Six of the Best
The Gremlins, 1943
The Magic Finger, 1962
Danny the Champion of the World, 1975
Roald Dahl’s Book of Ghost Stories, 1983
Going Solo, 1986
Oxford Roald Dahl Dictionary, 2016
He displays a wide range of emotional situations, from circumstances that provoke soul-wracking grief to rib-tickling joy. His books are never boring, always emotionally accessible, and always sympathetic. To me he comes across as a man of great empathy and great human consciousness.

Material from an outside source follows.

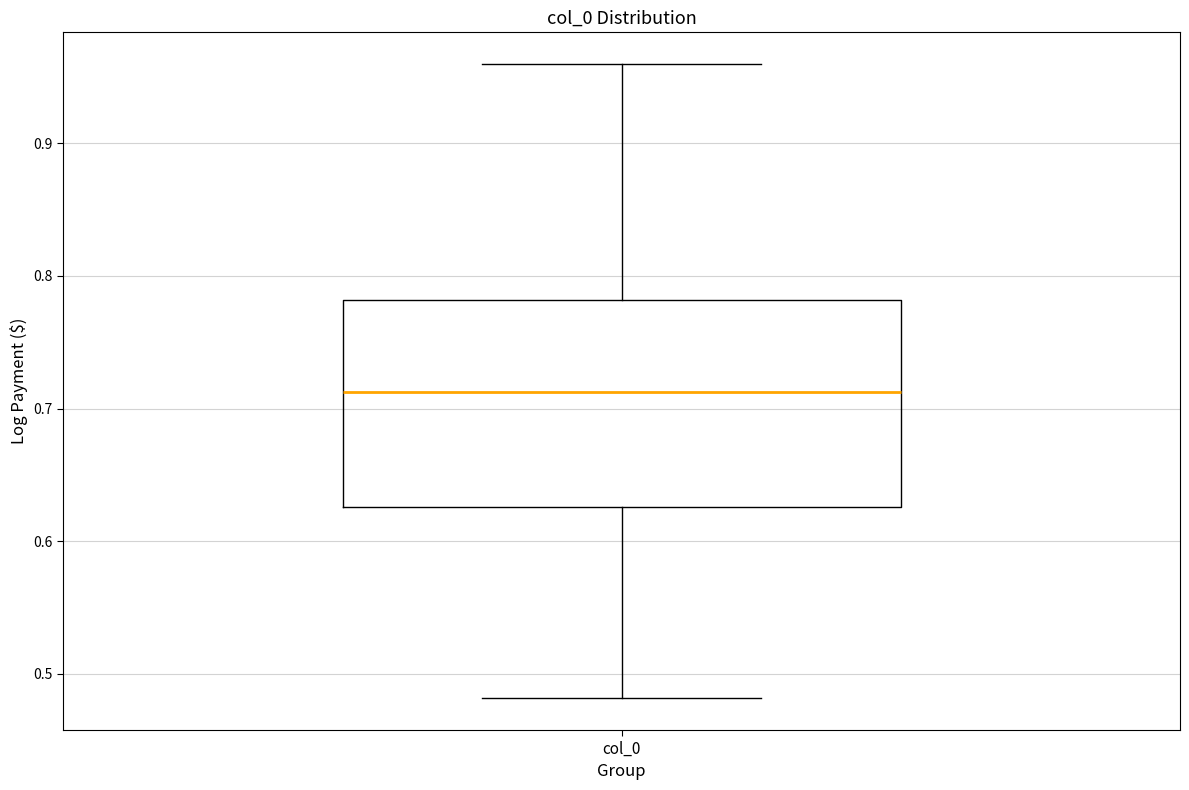

Transcribe this box plot: give where the median line is, the range the box spans, and where the two whiskers end, as read against the y-axis. The values are not printed on the chart, so give them approximately, as read against the axis.

median 0.71, box 0.63 to 0.78, whiskers 0.48 to 0.96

However his books are always light-hearted. Whether he is dealing with serious issues like death and injury, complex issues like war or just wants to entertain us with a giraffe and a pelly, you can rely on his writing to be cheerful. He draws you in, allows you to feel emotion and to engage with a serious issue, and then slowly releases you with a reflective and feel-good attitude. Dahl never goes too far, he wants you to be satisfied in reading his books, perhaps to take a lesson from them, but ultimately to walk away with lighter shoulders. This kind of author is rare and very skilled, and it’s probably why he was such a brilliant children’s writer!
Dahl wrote for 50 years of the 20th century, his first publication was in 1942 and his last was published posthumously in 1991, he also wrote about his childhood/young adulthood from 1913-1940. As retrospective enthusiasts this offers us a wonderful insight into his perspective on the last century. He takes us on a journey from Edwardian beginnings (and Victorian throwbacks) to the politics and the turmoil of the 1930s and 1940s, and right on to some childhood adventures in the 1960s, 70s and 80s. Pick an era from the 1900s, and Dahl covered it somewhere and somehow.